Not that obscure, really. I know my brother had a copy or two, and Richard Meltzer mentioned it (somewhat mockingly) in my interview with him. But it’s more or less forgotten, and I’ve no idea if it was any good or not. (My guess is that, like a lot of ‘zines from the period, it had some decent contributers but a limited budget and/or no clear aesthetic differentiation from the big kids on the block — Creem, Rolling Stone, Circus, and Crawdaddy. But who am I to say?)
18 thoughts on “Obscure Music Magazine of the Day: Zoo World”
Zoo World was published in Florida, Miami I believe. It had a Rolling Stone-like tabloid format, while its editorial personality was probably closer to the post-Paul Williams Crawdaddy, as I recall.
I do have one weird Zoo World experience in my own resume. In the summer of 1973, when I was intent on getting published in CREEM, I wrote a completely fictional profile of some dire country-rock band I’d made up, with lots of satire of that scene, and sent it off to Lester Bangs. He returned it to me with a note that he found it funny, but too “obvious” a parody to run in CREEM. So I shipped the ms. off to new player Zoo World, and before long got a request from an editor there, wanting to know more about the band I’d profiled, as they sounded interesting and might be worthy of a full feature in Zoo World(!) I still recall sneaking out of my welfare job to a phone booth (q.v.) on 6th St. in downtown Cincy and calling said editor down in Miami, to break it to him gently that the band existed only in my head.
Zoo World and I avoided each other after that incident, but I was sure to let Lester know what had happened and that “obvious” was definitely in the eye of the beholder!
Too bad, in a way, they didn’t print it first! Though probably better for you. I’m assuming ZW stuck it out for a year or two?
I think a guy named Arthur Levy was the editor. I remember him doing liner notes to the Workshop of the Telescopes BOC compilation.
Zoo world was published for three years out of ft. Lauderdale jan 72 to dec 74. Regular writers included nick touches and melter, Cameron Crowe, Eric van lustbader,toby mamis and many others during the 75 issue run. And yes, Arthur levy eas the guy. Many on the staff went on to successful careers in the music biz. It was rolling stone without the politics.

___

- [Exercise requirements]:
Please continue the Zoo World magazine discussion above, starting right after its final comment.

- [Records]:
___

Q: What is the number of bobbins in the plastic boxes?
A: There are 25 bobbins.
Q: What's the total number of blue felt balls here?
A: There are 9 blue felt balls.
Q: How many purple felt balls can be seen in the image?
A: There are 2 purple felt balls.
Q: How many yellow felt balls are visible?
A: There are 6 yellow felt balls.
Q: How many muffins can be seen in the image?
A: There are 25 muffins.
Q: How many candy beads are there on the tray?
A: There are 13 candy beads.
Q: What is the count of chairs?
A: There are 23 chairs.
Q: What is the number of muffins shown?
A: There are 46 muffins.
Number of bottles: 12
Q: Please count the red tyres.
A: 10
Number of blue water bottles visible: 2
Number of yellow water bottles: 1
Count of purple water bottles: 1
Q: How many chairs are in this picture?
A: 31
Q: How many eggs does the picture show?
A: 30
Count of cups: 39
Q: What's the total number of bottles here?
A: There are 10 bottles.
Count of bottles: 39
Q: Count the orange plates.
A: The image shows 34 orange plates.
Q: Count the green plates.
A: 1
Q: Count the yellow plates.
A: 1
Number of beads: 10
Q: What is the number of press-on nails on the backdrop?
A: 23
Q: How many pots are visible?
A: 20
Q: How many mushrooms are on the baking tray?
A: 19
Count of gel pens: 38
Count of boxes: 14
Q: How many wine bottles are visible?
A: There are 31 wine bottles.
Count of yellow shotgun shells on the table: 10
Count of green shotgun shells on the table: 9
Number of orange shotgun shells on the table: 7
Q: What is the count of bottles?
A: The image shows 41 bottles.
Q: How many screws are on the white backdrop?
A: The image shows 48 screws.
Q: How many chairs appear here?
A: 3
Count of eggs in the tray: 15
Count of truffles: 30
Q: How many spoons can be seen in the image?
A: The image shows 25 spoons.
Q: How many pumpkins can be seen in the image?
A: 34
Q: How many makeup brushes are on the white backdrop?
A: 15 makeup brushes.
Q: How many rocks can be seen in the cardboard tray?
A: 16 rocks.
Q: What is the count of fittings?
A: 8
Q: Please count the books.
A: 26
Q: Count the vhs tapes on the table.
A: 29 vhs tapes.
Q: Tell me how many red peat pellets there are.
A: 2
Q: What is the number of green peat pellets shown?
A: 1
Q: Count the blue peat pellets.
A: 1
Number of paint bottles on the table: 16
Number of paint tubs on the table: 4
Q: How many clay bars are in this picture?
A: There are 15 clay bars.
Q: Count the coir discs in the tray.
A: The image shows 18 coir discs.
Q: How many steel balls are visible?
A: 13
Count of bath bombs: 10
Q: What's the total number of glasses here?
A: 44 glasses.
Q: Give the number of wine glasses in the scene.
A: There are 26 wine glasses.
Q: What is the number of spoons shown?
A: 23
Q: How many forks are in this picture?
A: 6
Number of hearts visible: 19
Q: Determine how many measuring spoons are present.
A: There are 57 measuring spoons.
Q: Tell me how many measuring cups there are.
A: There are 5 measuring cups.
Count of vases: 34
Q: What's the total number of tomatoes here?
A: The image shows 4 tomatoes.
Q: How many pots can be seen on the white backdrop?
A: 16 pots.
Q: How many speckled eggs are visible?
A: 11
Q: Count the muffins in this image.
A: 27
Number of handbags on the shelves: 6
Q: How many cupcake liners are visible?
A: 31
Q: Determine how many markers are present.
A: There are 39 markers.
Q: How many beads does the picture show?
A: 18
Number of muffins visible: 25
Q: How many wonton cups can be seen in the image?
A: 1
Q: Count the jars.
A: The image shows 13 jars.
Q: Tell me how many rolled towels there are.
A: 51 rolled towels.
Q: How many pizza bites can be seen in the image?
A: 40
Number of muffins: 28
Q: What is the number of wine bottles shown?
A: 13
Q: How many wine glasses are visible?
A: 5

___

- [Task answer]:
Oh yeah, Arthur Levy—read an account of some occasion (maybe have been the first and last Rock Writers Convention), where Meltzer asked Levy what was his favorite Jewish holiday. Patti Smith was sitting on Meltz’s lap at the time. She was even quoted as saying, “Rock ‘n’ Roll is whatever he does,” presumably referring to Meltzer.
At least Zoo World never ran a bogus story (Richard Reigel) reporting a gang rape at a college, that never happened, like Rolling Stone…..,
Rolling Stone “decided” to go more political in the early 70’s because Zoo World was kicking their collective asses all over the Rock and Roll industry.
The Magazine distributor, the biggest distributor in the world, at that time…for Rolling Stone dumped them and took on Zoo World for all American distribution and that is a FACT.
Yes Leslie! Bulls-eye. There was nothing like Zoo World. Rolling Stone never could take the place of it. The writing was beyond hip in Zoo World; it was insightful & hypnotic and the articles were fascinating. It was the wilder, ironic chunk of meteorite that landed still sizzling, while Rolling Stone was and is a manufactured high grade metal alloy. They were both magnetic, But after tuning in with Zoo World, I could never feel attached to Rolling Stone. Me and my cousins in rural Arkansas were bummed out for several years because there was no more Zoo World. Maybe Rolling Stone was good enough for some, but it was not the same.
Way to go Leslie J! Zoo World was a great paper with an excellent staff. Thankfully I am intelligent enough to not listen to misinformation from uninformed people. You really should have been there! Zoo World opened doors for many. Thank you Jack Hunt! You are loved and missed.
Zoo World was an excellent rock mag out of Fort Lauderdale, edited by the music scholar/historian Arthur Levy. There was also an influential rock radio station out of Lauderdale, WSHE, so there was a lively scene there, though Zoo World’s ambitions were national. I spent a lot of time in South Florida visiting family, so one day just called Arthur and asked about writing for them. He said, “sure,” and it offered a lot of freedom to an ambitious young rock journalist.
Zoo World Magazine!!!
A Great Music Magazine in the 70’s.
I was an illustrator for the magazine, center folds and a few covers.
George Harrison, Eric Clapton, Elton John, Olivia Newton John and others…
I taught at the Art Institute of Fort Lauderdale in the 70’s & 80’s and was hired by Jack Hunt,
A good man, a fun person to hang with. Jack had great parties, a beautiful sail boat and a great restaurant in Fort Lauderdale (Zoo World). He also owned a major piece of real estate in Lauderdale!
Jack tried to buy Rolling Stone Magazine, it did not work out! End of Zoo World!
I also worked for WSHE at the time. The owner was Milner, I think!
A great Jazz radio voice from Chicgao, He sounded like God when he spoke.
WSHE played Album Rock, the entire album without commercials.
I designed their logo, AD campagins (SHE WAS HERE), Bill Boards…
A great time to to live in Fort Lauderdale.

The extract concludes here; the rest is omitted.